- Corn futures saw some short covering after bouncing off the low on Tuesday following the USDA report. Buying strength in the wheat market supported corn futures on the session as December corn added 5 ¾ cents.
- Tuesday’s USDA report failed to provide any true positive news as the addition of nearly 800,000 corn acres kept the balance sheet heavy for corn, limiting any price rally. Even with a forecasted lower yield, carry out projections of 2.221 billion bushels for the marketing year were above expectations.
- Cash basis levels will likely be under pressure as corn harvest begins. Harvest was 5% complete last week, and weather forecasts overall are likely to support an ongoing harvest.
- Price action was firm on Wednesday, and that could trigger additional buying strength and short covering. Strong resistance at $4.85 over the December contract could limit buying strength.
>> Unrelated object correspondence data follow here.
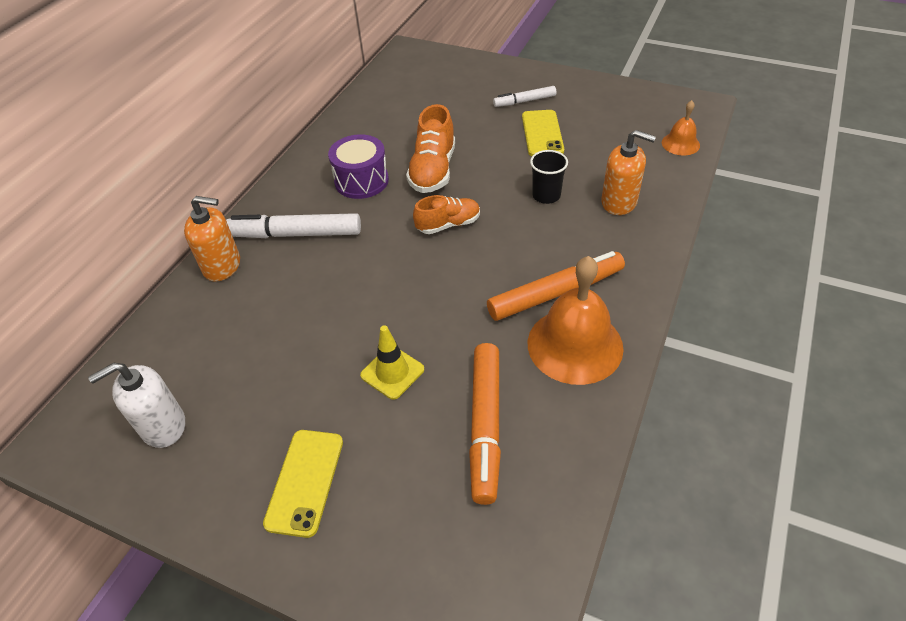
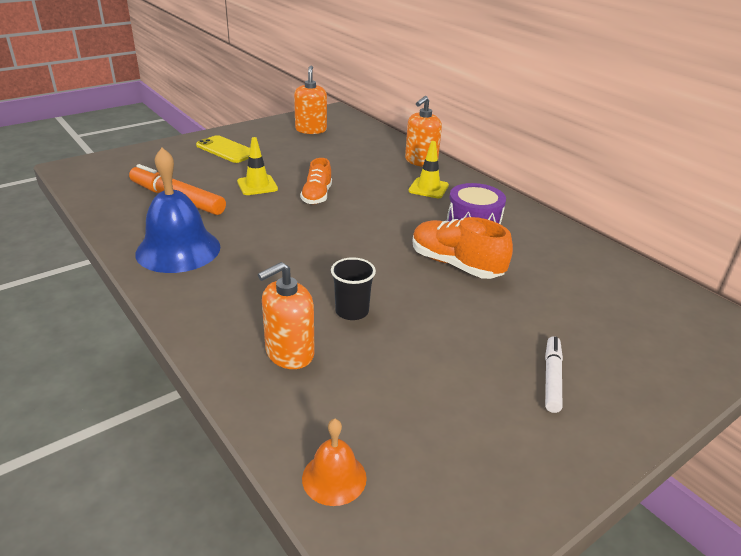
camera: 115 degrees right, 15 degrees down
white soap dispenser [88,363,185,448] -> orange soap dispenser [294,66,327,134]
white marker [226,213,361,238] -> yellow traffic cone [408,141,449,198]
orange shoe [413,195,480,234] -> orange shoe moved to [300,158,332,204]
orange marker [487,251,625,321] -> none
yellow phone [522,110,564,156] -> none
orange bell [528,256,624,385] -> blue bell [135,148,220,273]

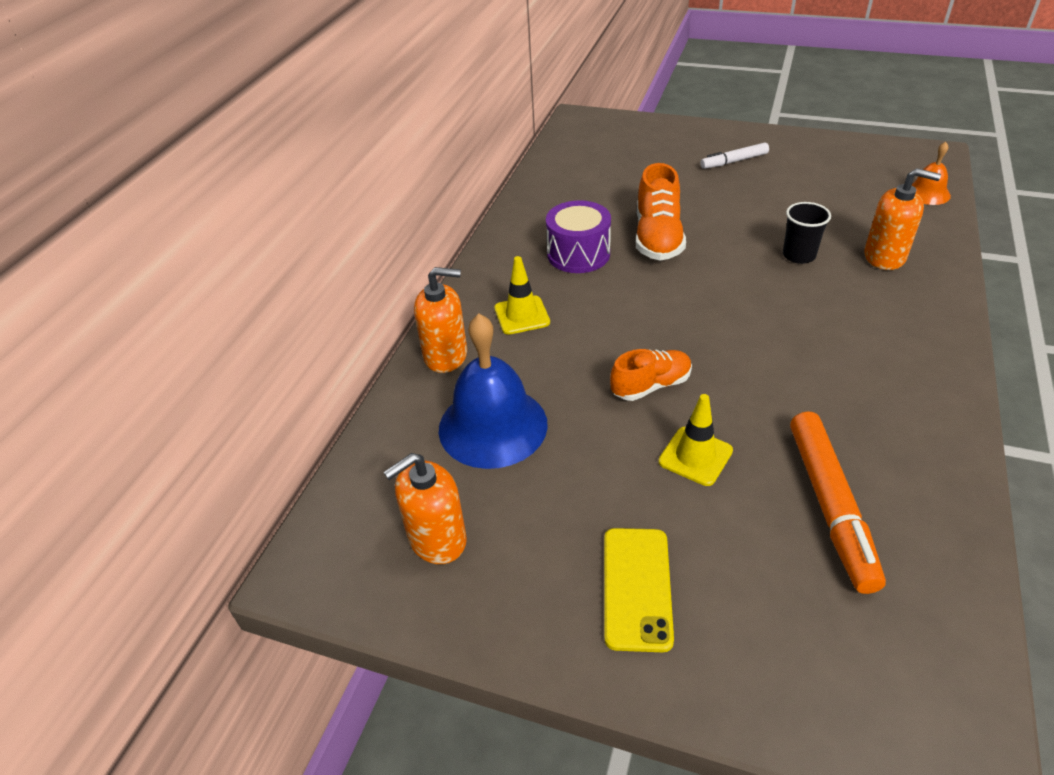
camera: 120 degrees left, 10 degrees up
blue bell [135,148,220,273] -> blue bell moved to [439,314,548,469]

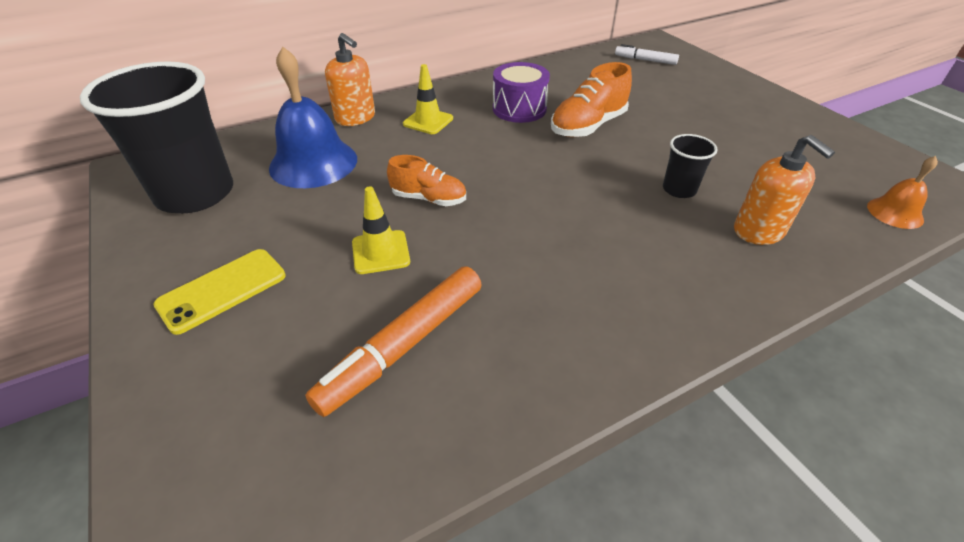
camera: 40 degrees right, 0 degrees up
orange soap dispenser [384,453,467,564] -> black cup [80,61,233,213]
white marker [700,143,769,169] -> white marker moved to [615,44,679,65]

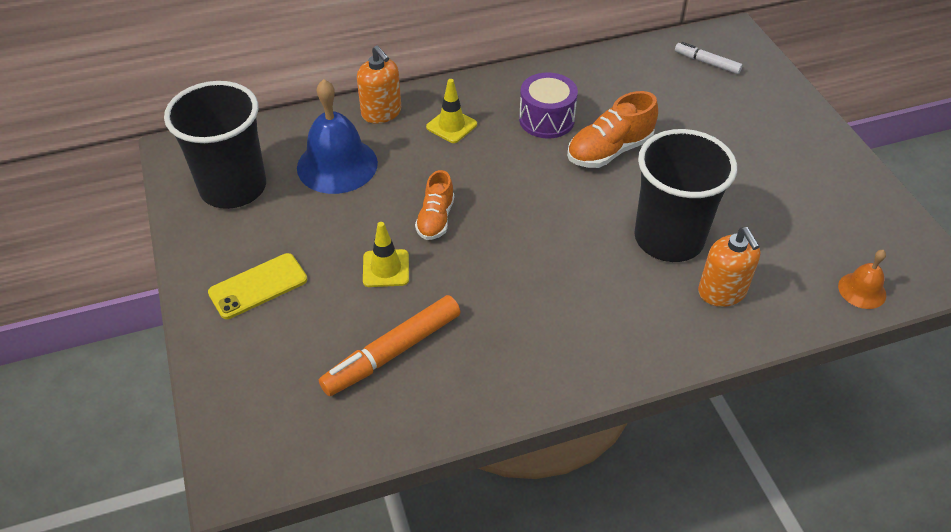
camera: 10 degrees right, 5 degrees up
orange shoe [387,155,466,206] -> orange shoe turned 75 degrees clockwise [415,170,454,240]
black cup [663,134,718,198] -> black cup [634,129,737,262], size x2.23

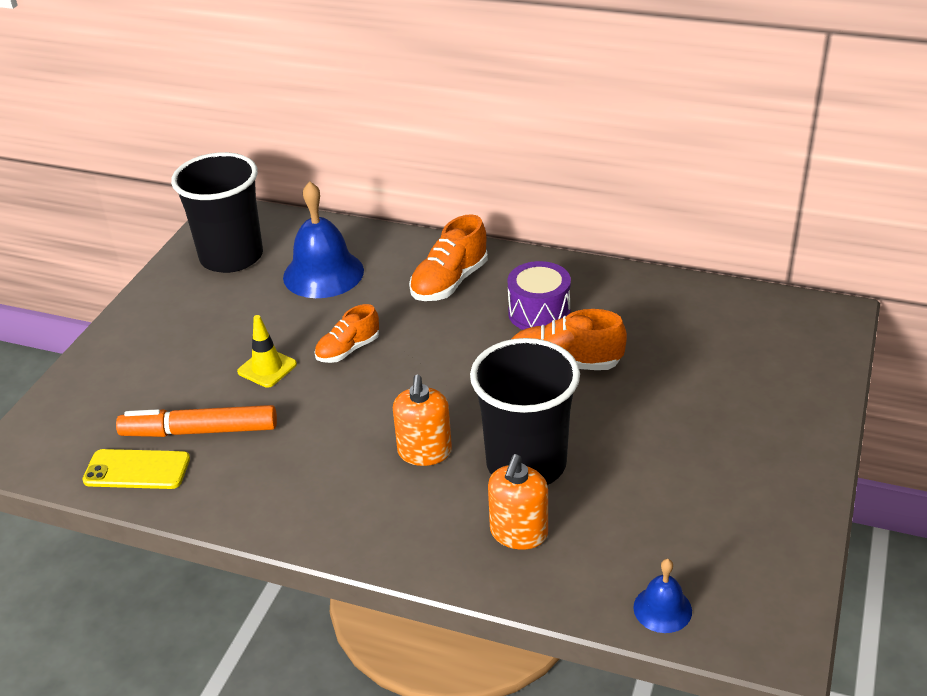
camera: 40 degrees right, 10 degrees down
yellow phone [208,253,307,319] -> yellow phone moved to [82,449,190,489]
orange soap dispenser [357,45,401,124] -> orange soap dispenser moved to [393,375,452,466]
yellow traffic cone [426,79,477,143] -> orange shoe [409,214,488,301]
white marker [675,42,743,74] -> none
orange bell [838,250,886,309] -> blue bell [633,559,692,633]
- The USDA will release weekly export sales on Thursday morning. Marketing year sales are disappointing, which has limited the upside in the market, and expectation are for last week’s export sales totals to stay soft overall.
- Soybeans ended the day higher after a rocky lower start, and yesterday’s selloff following the USDA report. Soybean meal ended lower, but soybean oil was able to gain some traction and closed 3% higher in the October contract.
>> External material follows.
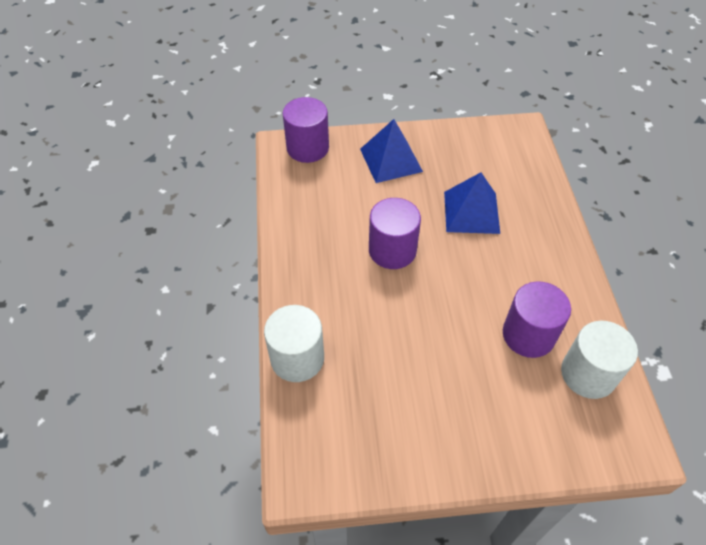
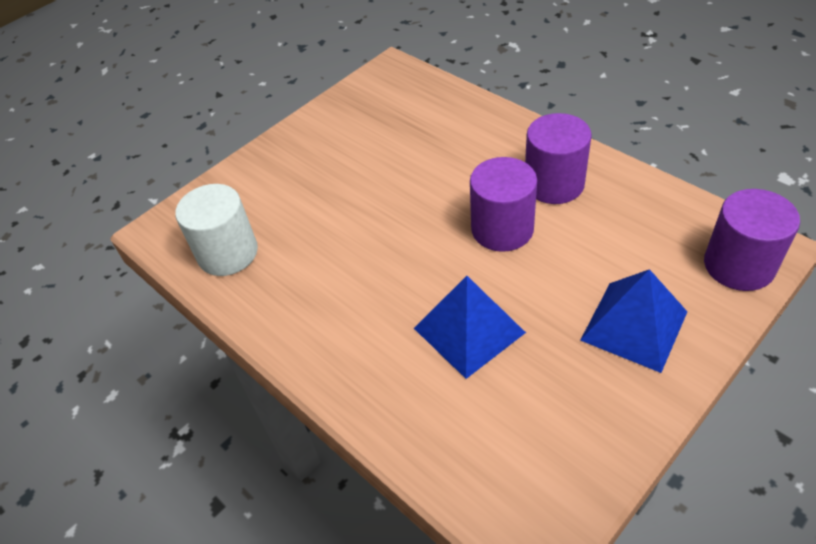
camera: 145 degrees right, 5 degrees down
white cylinder [264,305,324,382] -> none
purple cylinder [503,281,571,358] -> purple cylinder moved to [525,113,592,204]

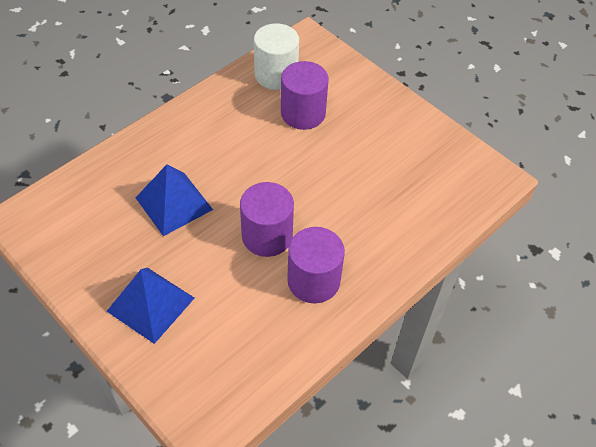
camera: 85 degrees right, 5 degrees up
purple cylinder [704,189,800,291] -> purple cylinder moved to [281,61,329,130]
- Yesterday’s WASDE report was not particularly bearish, but elicited a negative market reaction as trade was possibly expecting friendlier numbers. Final production was pegged at 4.146 bb compared to 4.205 bb in August, while the new crop carryout was called at 220 mb, which was 7 mb higher than the Dow Jones average trade guess. World ending stocks were increased slightly, which added pressure.
- Chinese imports were raised to a record large 102 mmt for old crop and 100 mmt for new crop, which has shown up in more active export sales in the U.S. While the Chinese economy may be sluggish, their demand for Ag products has remained firm.
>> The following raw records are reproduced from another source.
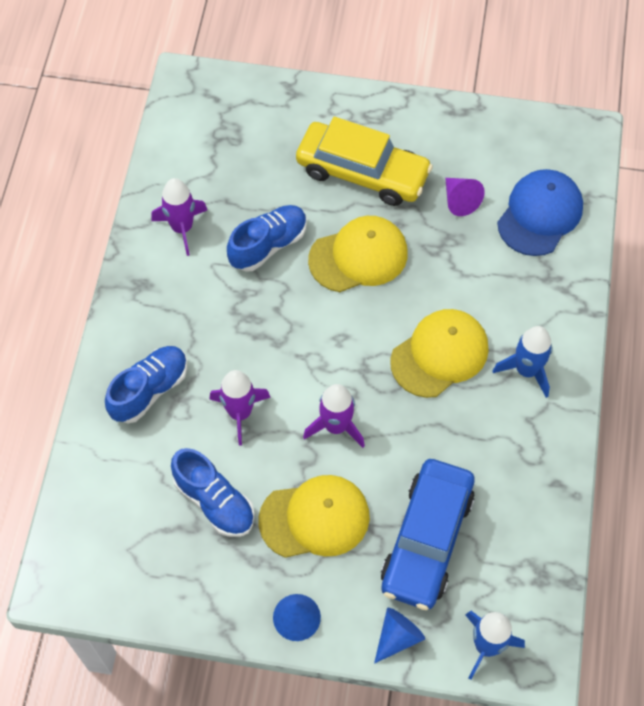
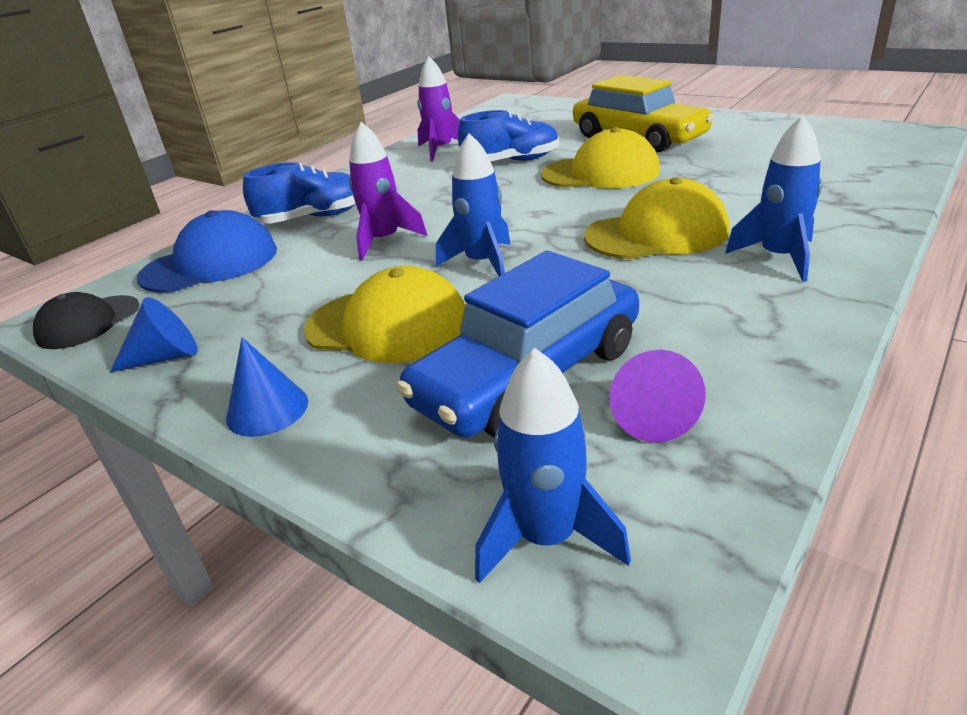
camera: 30 degrees right, 30 degrees down
blue shoe [171,448,254,537] -> none
purple rocket [303,384,365,448] -> blue rocket [436,133,511,276]
blue cone [374,608,425,664] -> blue cone moved to [110,297,198,372]
purple cone [445,178,485,216] -> purple cone moved to [610,350,706,442]
blue cap [497,169,583,256] -> blue cap moved to [137,210,277,293]
none -> black cap [33,292,139,349]

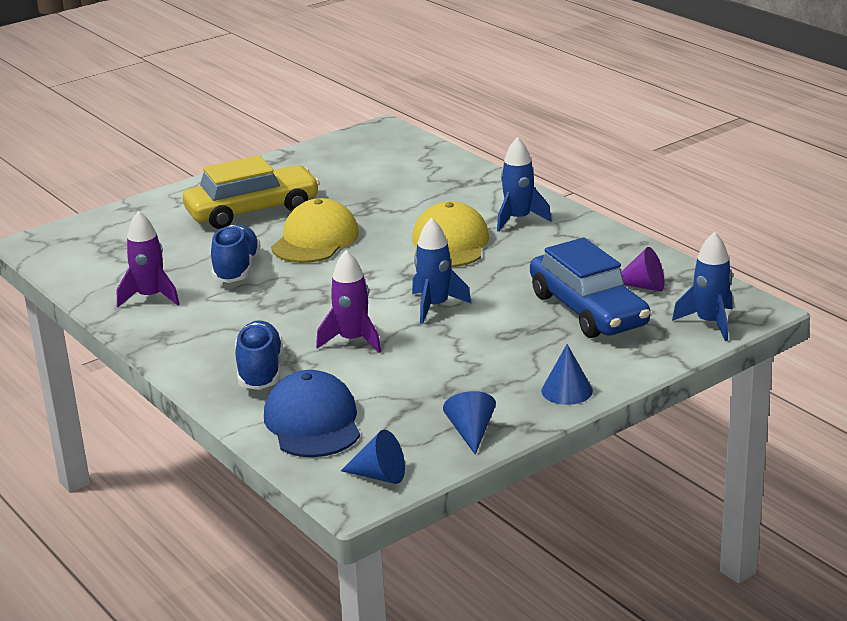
camera: 75 degrees left, 5 degrees down
black cap [33,292,139,349] -> blue cone [341,430,405,484]
yellow cap [304,266,465,363] -> none

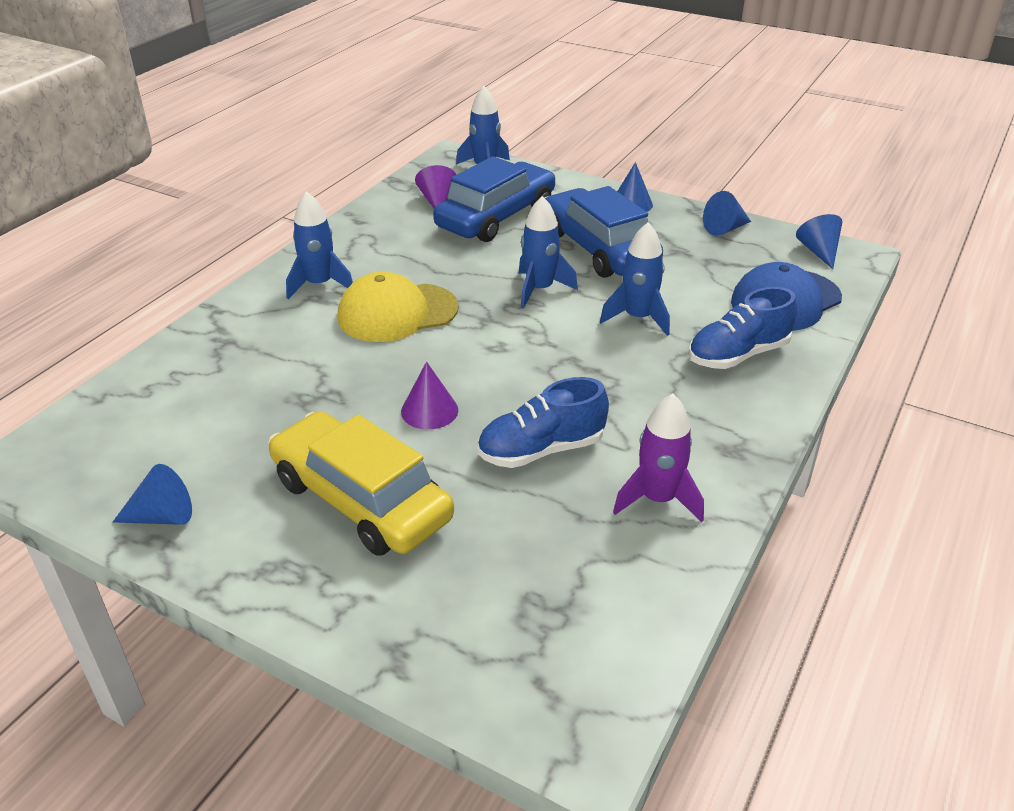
camera: 115 degrees left, 10 degrees up
yellow cap [271,198,359,263] -> purple cone [401,362,458,430]
purple rocket [316,250,381,353] -> blue rocket [600,222,670,336]
none -> blue cone [113,464,192,525]
none -> blue car [545,186,663,278]

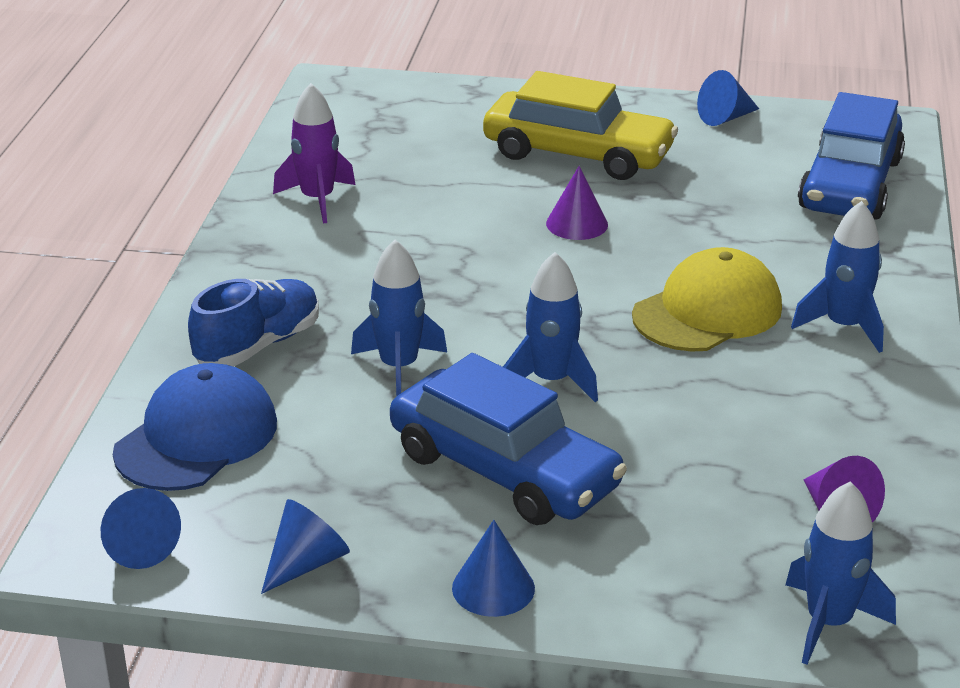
camera: 160 degrees right, 5 degrees down
blue car [433,156,556,242] -> blue car moved to [798,92,905,220]
blue shoe [477,377,609,468] -> none

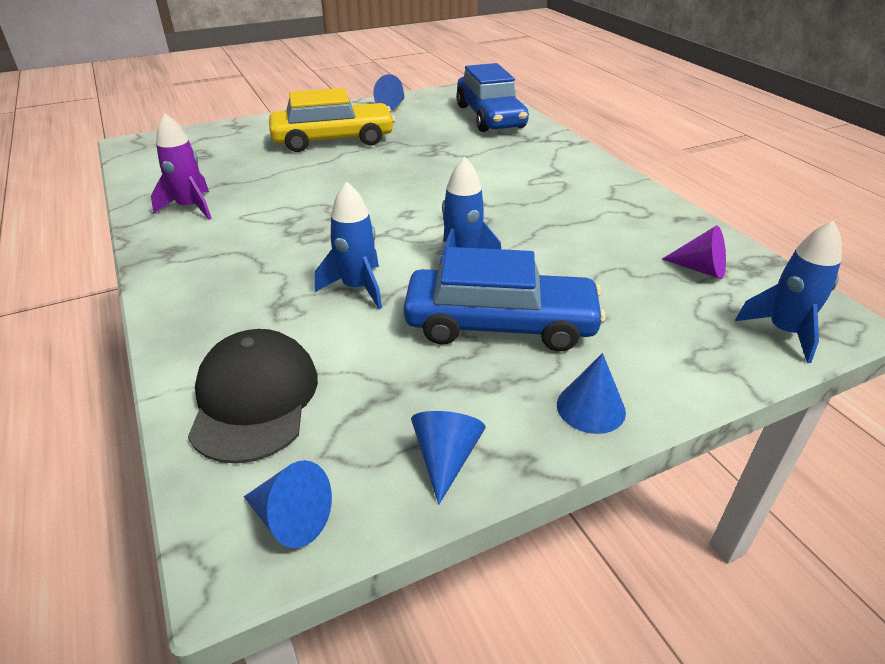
camera: 35 degrees left, 5 degrees up
blue cap [113,363,277,491] -> black cap [188,329,318,464]
blue shoe [188,279,319,367] -> none
purple cone [546,166,608,240] -> none
yellow cap [632,247,782,352] -> none
blue rocket [791,201,884,353] -> none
- Brazil’s total soy exports are expected to reach 99 mmt in 2023, up significantly from a month ago, and soymeal exports are expected to reach 2.16 mmt in September versus 2.06 mmt the previous week.
- After yesterday’s report, wheat may be finding support at these lower levels, with a positive close in all three U.S. futures classes, as well as Paris milling wheat futures.
- Ukrainian attacks on the Sebastopol port in Crimea, which is controlled by Russia, lent support to wheat today. The war premium may be acting as a catalyst for short covering by the funds, who still hold a large speculative net short position. Additionally, yesterday’s USDA data showed a large 7 mmt reduction in global production as well, which is likely adding fuel to the fire.
- This Friday, September 15, the current EU ban on Ukraine grain imports will expire. Several European nations including Hungary, Romania, Slovakia, Bulgaria, and Poland have indicated that they will issue their own bans if the EU does not extend theirs. The concern of these nations is that a flood of Ukrainian supply could cause their domestic prices to fall. Currently, grain is allowed to flow through these countries on its way to other destinations; at this time, it is not known how that flow of grain may be impacted by any new bans.
- According to the European Commission, EU soft wheat exports since July 1 have reached 5.84 mmt as of September 8, and represents a 27% decline from 8.02 mmt in the same timeframe last year. Also, while Ukraine’s July 1 – September 13 grain exports were down overall, wheat exports totaling 2.5 mmt, were up 36.5% year on year.
- December Chicago wheat stochastics are showing a crossover signal in oversold territory, indicating a potential buying opportunity. Additionally, when looking at historical patterns, wheat tends to establish a seasonal low around this time frame.
- The dairy trade caught a bid again on Wednesday as each spot product except for whey was bid higher during the session.
- Spot butter added 5c, spot cheese rallied 2.25c, powder was up a penny, and whey held unchanged.
- Market conditions in the dairy trade continue to be choppy as bullish and bearish fundamentals push and pull the market at this time.
- Each Class IV contract from April through August 2024 rose at least 25c on Wednesday.
- After the recent sell-off in Class III, the Class IV market now holds the edge over III.